Recently virulent new infectious diseases such as SARS, Ebola virus, Nipah virus, bird flu and hantavirus have all been found to result from ecosystem change created by humans. These diseases have high death rates and very few effective therapies.

EcoHealth is bringing together physicians, veterinarians, ecologists, economists, social scientists, planners and others to study and understand how ecosystem changes affect human health. EcoHealth strives to provide innovative, practical solutions to reduce or reverse the negative health effects of ecosystem change.
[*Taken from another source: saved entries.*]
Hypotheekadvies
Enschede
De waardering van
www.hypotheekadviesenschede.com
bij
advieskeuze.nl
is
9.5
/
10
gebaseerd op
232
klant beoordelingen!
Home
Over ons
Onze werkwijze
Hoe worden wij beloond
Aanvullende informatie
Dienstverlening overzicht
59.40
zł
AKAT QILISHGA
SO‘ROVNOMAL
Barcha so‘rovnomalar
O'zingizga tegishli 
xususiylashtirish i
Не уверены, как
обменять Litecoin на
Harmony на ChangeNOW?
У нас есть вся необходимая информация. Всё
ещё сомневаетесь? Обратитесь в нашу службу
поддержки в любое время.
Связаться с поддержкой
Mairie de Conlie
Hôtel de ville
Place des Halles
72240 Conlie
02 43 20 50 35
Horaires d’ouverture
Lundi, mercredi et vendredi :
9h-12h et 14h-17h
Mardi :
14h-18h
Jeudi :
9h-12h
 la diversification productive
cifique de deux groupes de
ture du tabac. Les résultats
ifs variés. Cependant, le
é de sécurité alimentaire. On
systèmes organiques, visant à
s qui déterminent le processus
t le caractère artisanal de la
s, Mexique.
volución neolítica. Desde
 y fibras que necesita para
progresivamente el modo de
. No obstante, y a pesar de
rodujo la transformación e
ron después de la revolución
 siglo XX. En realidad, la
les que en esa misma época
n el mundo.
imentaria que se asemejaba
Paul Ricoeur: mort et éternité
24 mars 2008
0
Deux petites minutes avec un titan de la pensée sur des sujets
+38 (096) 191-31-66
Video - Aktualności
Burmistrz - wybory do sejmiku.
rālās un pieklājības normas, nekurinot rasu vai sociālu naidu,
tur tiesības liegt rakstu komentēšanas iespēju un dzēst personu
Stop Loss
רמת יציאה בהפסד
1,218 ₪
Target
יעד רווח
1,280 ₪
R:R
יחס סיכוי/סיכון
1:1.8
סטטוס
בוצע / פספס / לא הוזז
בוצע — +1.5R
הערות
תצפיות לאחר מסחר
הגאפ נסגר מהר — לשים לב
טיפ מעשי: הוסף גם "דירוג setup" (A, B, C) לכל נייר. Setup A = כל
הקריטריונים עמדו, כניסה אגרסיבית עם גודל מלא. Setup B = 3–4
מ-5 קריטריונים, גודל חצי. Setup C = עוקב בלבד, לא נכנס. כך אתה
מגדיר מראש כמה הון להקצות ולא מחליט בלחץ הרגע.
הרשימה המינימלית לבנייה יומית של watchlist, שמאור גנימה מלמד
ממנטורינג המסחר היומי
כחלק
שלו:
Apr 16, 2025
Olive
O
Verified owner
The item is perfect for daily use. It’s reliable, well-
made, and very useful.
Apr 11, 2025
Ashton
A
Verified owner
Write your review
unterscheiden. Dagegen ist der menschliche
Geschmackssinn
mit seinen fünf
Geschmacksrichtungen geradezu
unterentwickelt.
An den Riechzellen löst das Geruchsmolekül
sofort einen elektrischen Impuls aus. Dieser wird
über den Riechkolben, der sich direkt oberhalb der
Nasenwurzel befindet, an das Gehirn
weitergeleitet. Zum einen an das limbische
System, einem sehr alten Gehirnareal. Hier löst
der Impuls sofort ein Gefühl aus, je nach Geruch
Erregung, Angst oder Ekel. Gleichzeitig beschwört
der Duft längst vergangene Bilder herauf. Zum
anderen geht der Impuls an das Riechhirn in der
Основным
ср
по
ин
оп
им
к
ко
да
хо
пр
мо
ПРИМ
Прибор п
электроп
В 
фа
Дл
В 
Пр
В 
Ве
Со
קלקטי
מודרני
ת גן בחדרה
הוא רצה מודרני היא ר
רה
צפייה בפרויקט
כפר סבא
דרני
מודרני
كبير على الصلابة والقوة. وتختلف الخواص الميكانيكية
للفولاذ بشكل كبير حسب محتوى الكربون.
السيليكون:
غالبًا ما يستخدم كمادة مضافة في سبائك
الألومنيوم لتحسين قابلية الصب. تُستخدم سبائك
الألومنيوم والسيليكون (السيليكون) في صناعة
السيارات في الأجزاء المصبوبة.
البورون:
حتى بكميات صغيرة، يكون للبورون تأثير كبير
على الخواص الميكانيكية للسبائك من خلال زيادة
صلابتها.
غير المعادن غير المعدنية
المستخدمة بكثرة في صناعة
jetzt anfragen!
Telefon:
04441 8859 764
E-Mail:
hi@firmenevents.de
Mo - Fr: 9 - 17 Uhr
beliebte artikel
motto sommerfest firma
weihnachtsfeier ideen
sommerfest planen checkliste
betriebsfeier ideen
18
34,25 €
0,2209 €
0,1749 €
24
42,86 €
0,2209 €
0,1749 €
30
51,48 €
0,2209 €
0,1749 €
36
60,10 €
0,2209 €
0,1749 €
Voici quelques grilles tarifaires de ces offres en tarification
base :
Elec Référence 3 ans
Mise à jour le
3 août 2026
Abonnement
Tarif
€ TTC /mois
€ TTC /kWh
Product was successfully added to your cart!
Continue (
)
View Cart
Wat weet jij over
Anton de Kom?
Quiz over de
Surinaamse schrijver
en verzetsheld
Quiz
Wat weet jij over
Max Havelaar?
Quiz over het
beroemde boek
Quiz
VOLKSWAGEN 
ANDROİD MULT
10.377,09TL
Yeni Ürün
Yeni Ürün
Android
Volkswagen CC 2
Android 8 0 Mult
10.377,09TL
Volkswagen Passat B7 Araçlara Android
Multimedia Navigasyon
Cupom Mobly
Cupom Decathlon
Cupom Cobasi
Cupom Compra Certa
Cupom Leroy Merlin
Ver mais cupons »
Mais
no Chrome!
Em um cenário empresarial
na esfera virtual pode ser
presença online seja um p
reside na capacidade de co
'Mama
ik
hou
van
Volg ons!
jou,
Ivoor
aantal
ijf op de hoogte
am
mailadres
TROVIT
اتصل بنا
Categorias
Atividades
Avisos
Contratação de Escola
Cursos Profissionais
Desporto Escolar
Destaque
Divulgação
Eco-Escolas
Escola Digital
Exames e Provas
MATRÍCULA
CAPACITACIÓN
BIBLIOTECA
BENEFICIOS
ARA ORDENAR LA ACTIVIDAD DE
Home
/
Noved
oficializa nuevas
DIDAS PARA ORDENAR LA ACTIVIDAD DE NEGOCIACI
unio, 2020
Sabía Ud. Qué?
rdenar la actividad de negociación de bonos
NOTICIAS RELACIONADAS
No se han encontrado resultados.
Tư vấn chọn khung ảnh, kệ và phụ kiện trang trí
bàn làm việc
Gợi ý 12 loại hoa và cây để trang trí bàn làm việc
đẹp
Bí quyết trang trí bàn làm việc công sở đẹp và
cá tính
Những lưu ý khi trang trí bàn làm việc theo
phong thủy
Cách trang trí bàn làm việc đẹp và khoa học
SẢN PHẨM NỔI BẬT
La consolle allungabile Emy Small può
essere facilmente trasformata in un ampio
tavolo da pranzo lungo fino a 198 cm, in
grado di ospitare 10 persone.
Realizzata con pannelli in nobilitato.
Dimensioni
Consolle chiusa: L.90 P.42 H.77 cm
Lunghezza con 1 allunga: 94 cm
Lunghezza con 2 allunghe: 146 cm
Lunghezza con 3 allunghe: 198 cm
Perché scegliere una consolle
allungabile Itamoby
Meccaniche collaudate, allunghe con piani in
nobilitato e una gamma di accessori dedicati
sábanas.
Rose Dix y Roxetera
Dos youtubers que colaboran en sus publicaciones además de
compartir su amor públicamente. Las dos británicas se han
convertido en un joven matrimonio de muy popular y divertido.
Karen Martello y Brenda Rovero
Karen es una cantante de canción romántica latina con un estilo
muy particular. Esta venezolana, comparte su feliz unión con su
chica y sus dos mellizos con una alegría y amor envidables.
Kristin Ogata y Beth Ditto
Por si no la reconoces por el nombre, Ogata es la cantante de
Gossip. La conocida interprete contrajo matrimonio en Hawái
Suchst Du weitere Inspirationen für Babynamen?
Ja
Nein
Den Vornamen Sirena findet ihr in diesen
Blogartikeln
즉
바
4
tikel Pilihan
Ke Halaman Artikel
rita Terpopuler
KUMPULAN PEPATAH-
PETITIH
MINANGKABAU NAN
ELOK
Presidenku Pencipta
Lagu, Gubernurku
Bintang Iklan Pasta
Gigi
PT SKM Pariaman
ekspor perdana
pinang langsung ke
Ecosystem approaches to health, or ecohealth, emerged as a defined field of inquiry and application in the 1990s, primarily through the global research supported by the International Development Research Centre in Ottawa (IDRC), Canada (Lebel, 2003). However, this was a resurrection of an approach to health and ecology that can be traced back, in Western societies, to Hippocrates, and to much earlier eras in Eastern societies. The approach was prominent among many scientists in the 18th and 19th centuries, but fell into disfavour in the twentieth century, when technical professionalism and expertise were assumed to be sufficient to deal with health and disease. In this relatively brief era, evaluation of the negative human health impacts of environmental change (both the natural and built environment) was allotted to the fields of medicine and environmental health. One medicine, as championed by scholars and practitioners such as Calvin Schwabe, was largely considered a marginal activity.